Hope that helps. Thanks!

I encountered a similar issue caused by having NOMAD_ADDR set in the environment that nomad agent was run in. That var apparently went through to the Nomad API client that consul-template uses, and caused it to fail its API calls (in my case, for HTTP vs. HTTPS reasons) for the nomadService lookup.

My errors happened very consistently, so different I think from this case, but wanted to mention here for anyone else who finds this issue like I did. My solution was to ensure NOMAD_ADDR is not set in my nomad agent environment.

This is happening occasionally to me as well (Nomad 1.5.3).
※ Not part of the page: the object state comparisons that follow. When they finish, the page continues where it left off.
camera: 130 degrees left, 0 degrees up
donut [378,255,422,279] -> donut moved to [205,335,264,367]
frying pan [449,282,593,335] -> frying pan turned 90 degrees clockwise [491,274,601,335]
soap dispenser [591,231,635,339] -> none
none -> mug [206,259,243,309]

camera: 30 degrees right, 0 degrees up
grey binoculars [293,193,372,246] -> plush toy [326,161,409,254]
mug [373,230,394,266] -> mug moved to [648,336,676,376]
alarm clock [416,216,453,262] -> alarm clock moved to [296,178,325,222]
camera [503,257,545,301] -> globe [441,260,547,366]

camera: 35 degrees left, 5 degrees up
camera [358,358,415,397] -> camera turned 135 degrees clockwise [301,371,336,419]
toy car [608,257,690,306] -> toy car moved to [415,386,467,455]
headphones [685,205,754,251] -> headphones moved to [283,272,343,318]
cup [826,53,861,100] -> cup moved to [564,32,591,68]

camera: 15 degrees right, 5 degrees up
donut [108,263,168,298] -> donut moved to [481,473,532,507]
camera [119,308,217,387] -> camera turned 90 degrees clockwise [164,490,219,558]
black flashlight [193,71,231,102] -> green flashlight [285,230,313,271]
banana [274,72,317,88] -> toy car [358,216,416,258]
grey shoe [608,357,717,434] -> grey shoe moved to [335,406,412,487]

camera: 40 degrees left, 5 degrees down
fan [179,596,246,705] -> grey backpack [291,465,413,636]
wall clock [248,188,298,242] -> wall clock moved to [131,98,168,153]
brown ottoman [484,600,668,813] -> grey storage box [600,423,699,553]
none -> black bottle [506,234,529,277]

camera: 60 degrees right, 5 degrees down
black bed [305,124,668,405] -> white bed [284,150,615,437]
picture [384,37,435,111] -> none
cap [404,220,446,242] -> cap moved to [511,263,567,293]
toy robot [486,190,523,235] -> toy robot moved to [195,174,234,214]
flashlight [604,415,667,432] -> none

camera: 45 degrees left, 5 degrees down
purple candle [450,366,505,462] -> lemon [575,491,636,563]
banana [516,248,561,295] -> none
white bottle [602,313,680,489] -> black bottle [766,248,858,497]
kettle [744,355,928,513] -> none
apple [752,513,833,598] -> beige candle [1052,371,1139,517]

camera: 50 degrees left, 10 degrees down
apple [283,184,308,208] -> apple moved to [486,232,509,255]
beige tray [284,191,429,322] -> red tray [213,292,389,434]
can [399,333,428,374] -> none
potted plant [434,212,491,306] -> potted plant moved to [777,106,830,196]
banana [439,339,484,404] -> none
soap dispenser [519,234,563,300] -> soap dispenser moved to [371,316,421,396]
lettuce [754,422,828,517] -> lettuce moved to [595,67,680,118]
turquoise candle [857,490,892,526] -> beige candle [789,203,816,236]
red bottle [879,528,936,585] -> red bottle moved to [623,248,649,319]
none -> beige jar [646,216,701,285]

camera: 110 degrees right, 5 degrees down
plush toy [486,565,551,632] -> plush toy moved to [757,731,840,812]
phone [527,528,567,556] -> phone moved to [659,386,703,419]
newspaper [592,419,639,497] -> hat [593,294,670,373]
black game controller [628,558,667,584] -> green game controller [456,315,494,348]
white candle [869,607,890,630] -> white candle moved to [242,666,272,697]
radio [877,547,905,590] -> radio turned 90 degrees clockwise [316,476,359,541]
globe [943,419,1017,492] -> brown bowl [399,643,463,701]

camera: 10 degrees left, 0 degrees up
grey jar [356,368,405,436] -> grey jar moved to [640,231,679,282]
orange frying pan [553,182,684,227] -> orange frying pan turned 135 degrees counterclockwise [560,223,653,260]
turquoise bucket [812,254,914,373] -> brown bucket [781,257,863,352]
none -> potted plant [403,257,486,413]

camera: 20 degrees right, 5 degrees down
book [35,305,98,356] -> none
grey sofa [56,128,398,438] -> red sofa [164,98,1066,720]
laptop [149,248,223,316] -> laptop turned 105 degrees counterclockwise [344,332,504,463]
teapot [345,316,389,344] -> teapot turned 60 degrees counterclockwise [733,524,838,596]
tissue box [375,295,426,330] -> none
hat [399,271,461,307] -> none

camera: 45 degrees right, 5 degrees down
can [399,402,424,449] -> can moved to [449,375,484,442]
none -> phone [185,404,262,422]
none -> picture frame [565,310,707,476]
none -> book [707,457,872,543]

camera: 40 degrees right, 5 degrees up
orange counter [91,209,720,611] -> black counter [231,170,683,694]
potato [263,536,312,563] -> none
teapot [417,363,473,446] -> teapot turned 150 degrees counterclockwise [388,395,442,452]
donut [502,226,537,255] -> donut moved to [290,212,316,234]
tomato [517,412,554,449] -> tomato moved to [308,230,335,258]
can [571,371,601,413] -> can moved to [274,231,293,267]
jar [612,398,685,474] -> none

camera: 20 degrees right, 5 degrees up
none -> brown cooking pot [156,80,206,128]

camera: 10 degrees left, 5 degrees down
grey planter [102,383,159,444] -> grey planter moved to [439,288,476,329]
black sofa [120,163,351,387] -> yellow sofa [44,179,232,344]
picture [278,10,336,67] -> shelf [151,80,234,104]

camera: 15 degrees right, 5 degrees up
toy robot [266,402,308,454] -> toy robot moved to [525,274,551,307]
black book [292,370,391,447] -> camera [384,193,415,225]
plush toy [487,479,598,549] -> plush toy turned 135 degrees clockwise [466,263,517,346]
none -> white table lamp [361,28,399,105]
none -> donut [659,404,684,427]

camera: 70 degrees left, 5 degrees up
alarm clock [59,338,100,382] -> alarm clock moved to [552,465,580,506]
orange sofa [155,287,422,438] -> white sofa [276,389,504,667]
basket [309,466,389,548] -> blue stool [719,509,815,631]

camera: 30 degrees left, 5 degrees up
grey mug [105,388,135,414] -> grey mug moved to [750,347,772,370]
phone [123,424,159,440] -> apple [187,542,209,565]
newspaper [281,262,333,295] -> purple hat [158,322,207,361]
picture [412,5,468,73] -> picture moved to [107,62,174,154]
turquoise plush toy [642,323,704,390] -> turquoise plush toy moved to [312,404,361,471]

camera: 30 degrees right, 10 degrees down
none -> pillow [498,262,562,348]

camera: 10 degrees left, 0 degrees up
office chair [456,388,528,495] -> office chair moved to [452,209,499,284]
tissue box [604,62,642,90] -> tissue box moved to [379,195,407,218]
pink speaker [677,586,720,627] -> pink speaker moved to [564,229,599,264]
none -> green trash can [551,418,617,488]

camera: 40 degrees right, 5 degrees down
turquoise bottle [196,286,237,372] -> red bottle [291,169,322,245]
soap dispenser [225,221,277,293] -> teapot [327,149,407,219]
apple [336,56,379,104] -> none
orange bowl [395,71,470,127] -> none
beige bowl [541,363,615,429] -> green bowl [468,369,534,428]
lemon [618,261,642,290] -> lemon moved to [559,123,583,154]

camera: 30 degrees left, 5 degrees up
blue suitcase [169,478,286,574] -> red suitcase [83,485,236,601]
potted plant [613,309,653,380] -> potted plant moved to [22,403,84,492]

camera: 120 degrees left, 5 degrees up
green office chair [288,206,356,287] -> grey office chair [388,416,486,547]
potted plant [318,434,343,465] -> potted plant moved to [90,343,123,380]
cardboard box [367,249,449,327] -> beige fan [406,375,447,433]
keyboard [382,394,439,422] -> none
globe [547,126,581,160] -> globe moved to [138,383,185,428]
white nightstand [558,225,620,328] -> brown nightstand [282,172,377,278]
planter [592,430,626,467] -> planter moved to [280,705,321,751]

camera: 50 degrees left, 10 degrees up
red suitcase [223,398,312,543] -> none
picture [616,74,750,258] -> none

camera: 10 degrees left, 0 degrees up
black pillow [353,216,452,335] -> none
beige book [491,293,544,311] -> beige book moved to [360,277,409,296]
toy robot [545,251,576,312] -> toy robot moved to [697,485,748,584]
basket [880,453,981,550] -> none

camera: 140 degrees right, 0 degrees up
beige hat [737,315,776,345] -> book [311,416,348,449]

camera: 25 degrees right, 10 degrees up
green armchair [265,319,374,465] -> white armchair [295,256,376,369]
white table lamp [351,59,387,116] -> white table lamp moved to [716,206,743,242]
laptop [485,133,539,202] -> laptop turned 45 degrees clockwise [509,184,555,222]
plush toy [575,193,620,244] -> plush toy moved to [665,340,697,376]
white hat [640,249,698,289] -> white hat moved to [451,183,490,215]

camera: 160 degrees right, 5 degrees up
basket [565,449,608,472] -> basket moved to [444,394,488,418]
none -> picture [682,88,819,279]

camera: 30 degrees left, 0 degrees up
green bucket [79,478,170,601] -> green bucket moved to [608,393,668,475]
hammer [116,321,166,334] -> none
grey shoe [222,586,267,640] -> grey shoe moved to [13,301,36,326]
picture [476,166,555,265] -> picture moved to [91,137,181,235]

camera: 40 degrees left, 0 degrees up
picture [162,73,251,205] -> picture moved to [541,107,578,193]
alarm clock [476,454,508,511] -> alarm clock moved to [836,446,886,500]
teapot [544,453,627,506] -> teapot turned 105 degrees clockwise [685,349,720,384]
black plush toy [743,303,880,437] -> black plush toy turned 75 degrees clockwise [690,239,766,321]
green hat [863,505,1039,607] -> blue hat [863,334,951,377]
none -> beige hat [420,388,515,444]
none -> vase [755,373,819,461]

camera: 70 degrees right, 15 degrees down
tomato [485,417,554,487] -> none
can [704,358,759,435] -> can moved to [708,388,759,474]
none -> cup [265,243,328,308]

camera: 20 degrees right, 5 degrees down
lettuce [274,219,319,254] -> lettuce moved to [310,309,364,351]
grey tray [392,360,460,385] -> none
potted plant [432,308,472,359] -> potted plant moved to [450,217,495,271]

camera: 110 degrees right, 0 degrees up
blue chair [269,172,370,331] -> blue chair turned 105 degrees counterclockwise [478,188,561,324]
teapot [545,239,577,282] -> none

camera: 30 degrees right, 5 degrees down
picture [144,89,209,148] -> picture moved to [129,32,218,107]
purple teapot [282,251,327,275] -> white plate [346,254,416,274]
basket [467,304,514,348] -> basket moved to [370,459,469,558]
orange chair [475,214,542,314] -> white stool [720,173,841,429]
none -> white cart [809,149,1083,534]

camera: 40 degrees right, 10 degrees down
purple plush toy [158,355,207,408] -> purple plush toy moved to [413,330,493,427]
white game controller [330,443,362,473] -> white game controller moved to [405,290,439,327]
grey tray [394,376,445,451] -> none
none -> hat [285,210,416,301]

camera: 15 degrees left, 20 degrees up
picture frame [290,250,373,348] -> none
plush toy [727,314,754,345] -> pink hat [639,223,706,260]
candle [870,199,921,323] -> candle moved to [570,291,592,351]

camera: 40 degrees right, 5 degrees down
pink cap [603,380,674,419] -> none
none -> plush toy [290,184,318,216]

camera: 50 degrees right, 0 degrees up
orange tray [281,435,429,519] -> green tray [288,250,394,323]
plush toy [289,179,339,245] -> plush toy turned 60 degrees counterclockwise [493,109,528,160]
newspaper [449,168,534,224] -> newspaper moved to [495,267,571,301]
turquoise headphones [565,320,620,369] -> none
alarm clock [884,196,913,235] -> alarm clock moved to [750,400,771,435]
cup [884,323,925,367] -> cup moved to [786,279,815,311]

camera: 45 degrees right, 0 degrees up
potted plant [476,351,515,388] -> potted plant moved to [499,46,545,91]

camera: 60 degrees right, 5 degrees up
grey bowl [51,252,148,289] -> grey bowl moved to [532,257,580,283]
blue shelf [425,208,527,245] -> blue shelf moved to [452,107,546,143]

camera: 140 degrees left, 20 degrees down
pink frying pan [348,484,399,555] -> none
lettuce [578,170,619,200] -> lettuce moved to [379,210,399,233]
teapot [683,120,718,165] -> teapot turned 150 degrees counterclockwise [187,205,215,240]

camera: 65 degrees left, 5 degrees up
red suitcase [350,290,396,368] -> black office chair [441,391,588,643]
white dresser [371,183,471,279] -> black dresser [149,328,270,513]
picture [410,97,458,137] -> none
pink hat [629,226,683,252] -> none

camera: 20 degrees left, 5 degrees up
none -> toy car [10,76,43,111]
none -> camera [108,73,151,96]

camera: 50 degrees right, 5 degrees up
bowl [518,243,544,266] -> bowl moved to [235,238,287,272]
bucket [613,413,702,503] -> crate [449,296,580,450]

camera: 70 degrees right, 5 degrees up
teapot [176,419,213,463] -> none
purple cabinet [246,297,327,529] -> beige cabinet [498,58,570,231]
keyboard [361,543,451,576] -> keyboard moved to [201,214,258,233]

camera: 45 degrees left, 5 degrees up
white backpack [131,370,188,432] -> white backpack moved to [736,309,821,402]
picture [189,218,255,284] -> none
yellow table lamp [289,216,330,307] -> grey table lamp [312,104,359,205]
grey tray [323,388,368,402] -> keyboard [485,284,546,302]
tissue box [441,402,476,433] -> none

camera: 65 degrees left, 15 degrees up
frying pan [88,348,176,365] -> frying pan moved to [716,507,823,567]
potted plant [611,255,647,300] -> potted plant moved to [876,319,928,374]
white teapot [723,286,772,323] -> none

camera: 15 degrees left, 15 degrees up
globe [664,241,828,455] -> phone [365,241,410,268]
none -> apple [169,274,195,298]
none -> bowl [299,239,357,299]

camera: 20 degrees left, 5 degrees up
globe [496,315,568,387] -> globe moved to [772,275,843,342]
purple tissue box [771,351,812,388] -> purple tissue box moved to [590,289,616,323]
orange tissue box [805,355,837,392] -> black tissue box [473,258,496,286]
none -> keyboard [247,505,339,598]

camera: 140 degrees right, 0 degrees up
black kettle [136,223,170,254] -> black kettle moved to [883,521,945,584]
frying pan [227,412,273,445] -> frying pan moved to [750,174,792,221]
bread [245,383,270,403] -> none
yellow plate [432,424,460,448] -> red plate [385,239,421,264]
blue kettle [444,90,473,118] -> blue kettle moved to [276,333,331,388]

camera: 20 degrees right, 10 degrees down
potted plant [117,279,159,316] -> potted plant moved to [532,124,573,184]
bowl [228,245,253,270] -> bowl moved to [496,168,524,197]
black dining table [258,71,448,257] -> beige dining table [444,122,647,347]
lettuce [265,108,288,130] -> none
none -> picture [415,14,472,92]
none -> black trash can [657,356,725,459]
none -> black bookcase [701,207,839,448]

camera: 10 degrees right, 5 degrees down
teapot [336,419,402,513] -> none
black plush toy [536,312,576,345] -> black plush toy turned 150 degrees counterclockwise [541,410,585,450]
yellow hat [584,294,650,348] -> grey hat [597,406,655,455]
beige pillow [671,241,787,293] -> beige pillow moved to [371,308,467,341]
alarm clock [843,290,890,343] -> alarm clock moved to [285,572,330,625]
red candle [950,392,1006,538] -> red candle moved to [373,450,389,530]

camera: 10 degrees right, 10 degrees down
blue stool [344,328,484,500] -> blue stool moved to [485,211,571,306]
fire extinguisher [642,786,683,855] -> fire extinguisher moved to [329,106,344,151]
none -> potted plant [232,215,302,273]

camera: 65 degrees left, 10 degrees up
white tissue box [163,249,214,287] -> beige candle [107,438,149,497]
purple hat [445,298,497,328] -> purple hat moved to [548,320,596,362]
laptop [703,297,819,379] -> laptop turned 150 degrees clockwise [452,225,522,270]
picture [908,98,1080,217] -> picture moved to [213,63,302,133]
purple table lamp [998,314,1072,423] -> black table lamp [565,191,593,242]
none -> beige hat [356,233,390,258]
It doesn't seem to be consistent as to which service or which host the service disappears from.

To add another odd detail rather than just bumping, the service shows up in the UI, however it does not show on any of the nodes via the CLI.

Restarting the allocation seems to resolve the issue and force Nomad to re-register the service.

Unfortunately, this time it was my log aggregator that disappeared, so I don't have an easy way to pull logs from around the time of the issue. I'll try to grab them the next time it happens to a different service.

This issue still consistently happens for us every 2-3 days. I can observe exactly the same as @IamTheFij however we run nomad 1.6.3.

This is happening occasionally to me as well (Nomad 1.5.3). It doesn't seem to be consistent as to which service or which host the service disappears from.

To add another odd detail rather than just bumping, the service shows up in the UI, however it does not show on any of the nodes via the CLI.

I have observed same issue for nomad 1.7.3 to 1.7.7

I observer the same problem in v1.8.1

seeing same problem, services are clearly visible on Nomad UI, but cannot be used by templating.

Nomad 1.7.7 (multi-region, multi-dc and ACL enabled)

(Consul-based service templating works fine and reliable, as opposed to Nomad-based services)

Yet another example in nomad 1.8.1, it's just happening randomly among my services. Because i have traefik parsing the nomad services, they just disappear from traefik and are thus inaccessible. After rock-solid running for years, now the nomad deployments are just unreliable... :(

Service are up, healthy and reachable on the given ports...